Bisnis

Soal Dana Pensiun Tambahan, Hal ini Kata OJK

JAKARTA – Otoritas Jasa Keuangan (OJK) kembali memberikan pernyataan terkait inisiatif Dana Pensiun Tambahan juga Barang Anuitas sebagaimana disampaikan pada Kongres Pers RDKB hari terakhir pekan (6/9) lalu. Pada intinya, OJK menegaskan bahwa tujuan dari pelaksanaan kegiatan pensiun itu adalah untuk menjaga kesinambungan penghasilan setelahnya memasuki usia pensiun.

“Dalam ketentuan yang mana ada, ketika seseorang itu pensiun, maka diperkenankan 20 persennya itu dapat ditarik sekaligus. Tetapi, 80 persennya itu diadakan pembayaran berkala bulanan, baik oleh acara dana pensiun pemberi kerja maupun oleh dana pensiun pada hasil anuitas yang tersebut diberikan oleh perusahaan asuransi. Nah itu prinsipnya seperti itu,” jelas Kepala Eksekutif Pengawas Perasuransian, Penjaminan serta Dana Pensiun OJK Ogi Prastomiyono di keterangan resmi, Akhir Pekan (8/9/2024).

Menurut Ogi, untuk kegiatan anuitas, di tempat masa yang tersebut lalu sebelum POJK itu diterbitkan, POJK 27/2023 dan juga juga POJK 8/2024, maka di praktiknya kurang dari sebulan anuitas itu dicairkan atau di-reedem. “Nah itu dikenakan rendah sampai dengan 5 persen. Nah tetapi kami meninjau bahwa itu tidak, kurang pas untuk menjadi inisiatif pensiunan,” jelasnya.

Ogi menegaskan, harusnya item anuitas itu diberikan secara berkala setiap bulan. “Bahwa sebenarnya partisipan pensiun itu bisa saja menerima bulanan, tapi bukan boleh dicairkan pokoknya.
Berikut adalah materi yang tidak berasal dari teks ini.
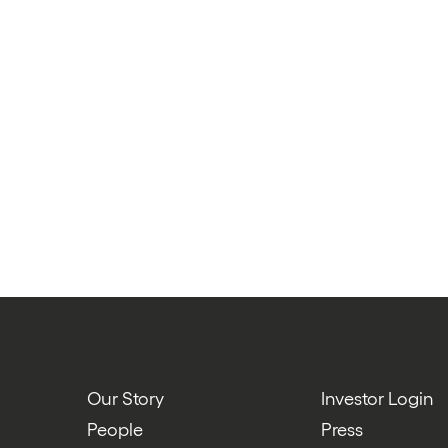
Our Story
Investor Login
People
Press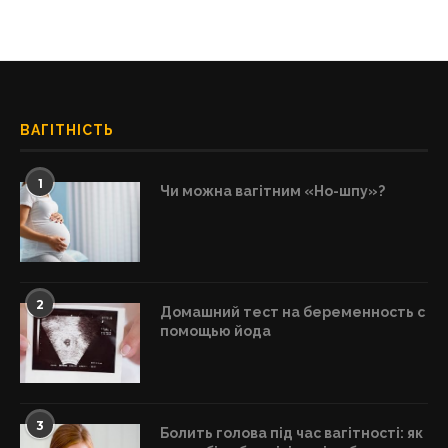
ВАГІТНІСТЬ
1
Чи можна вагітним «Но-шпу»?
2
Домашний тест на беременность с
помощью йода
3
Болить голова під час вагітності: як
Nah itu yang digunakan kita harapkan bahwa itu baru bisa saja dicairkan selama 10 tahun. Tapi setiap bulan para pensiunan masih menerima kegunaan pensiunnya,” kata dia.

Namun, jelas dia, Ada pengecualian apabila kegunaan pensiunnya itu pasca dikurangi 20 persen lebih besar kecil daripada Rp1,6 jt per bulan, maka boleh dicairkan sekaligus. “Jadi kalau faedah pensiunnya itu kurang dari Rp1,6 jt (per bulan) atau nilai tunainya itu kurang dari Rp500 juta, dapat dicairkan,” ujarnya.

Ogi berharap penjelasan yang dimaksud mampu dipahami oleh seluruh penduduk yang digunakan menjadi partisipan setelahnya ketentuan ini berlaku 6 bulan sejak POJK 8-2024 diterbitkan lalu diundangkan. “Jadi memang sebenarnya di tempat akhir Oktober 2024 ini mulai berlaku efektifnya,” tandasnya.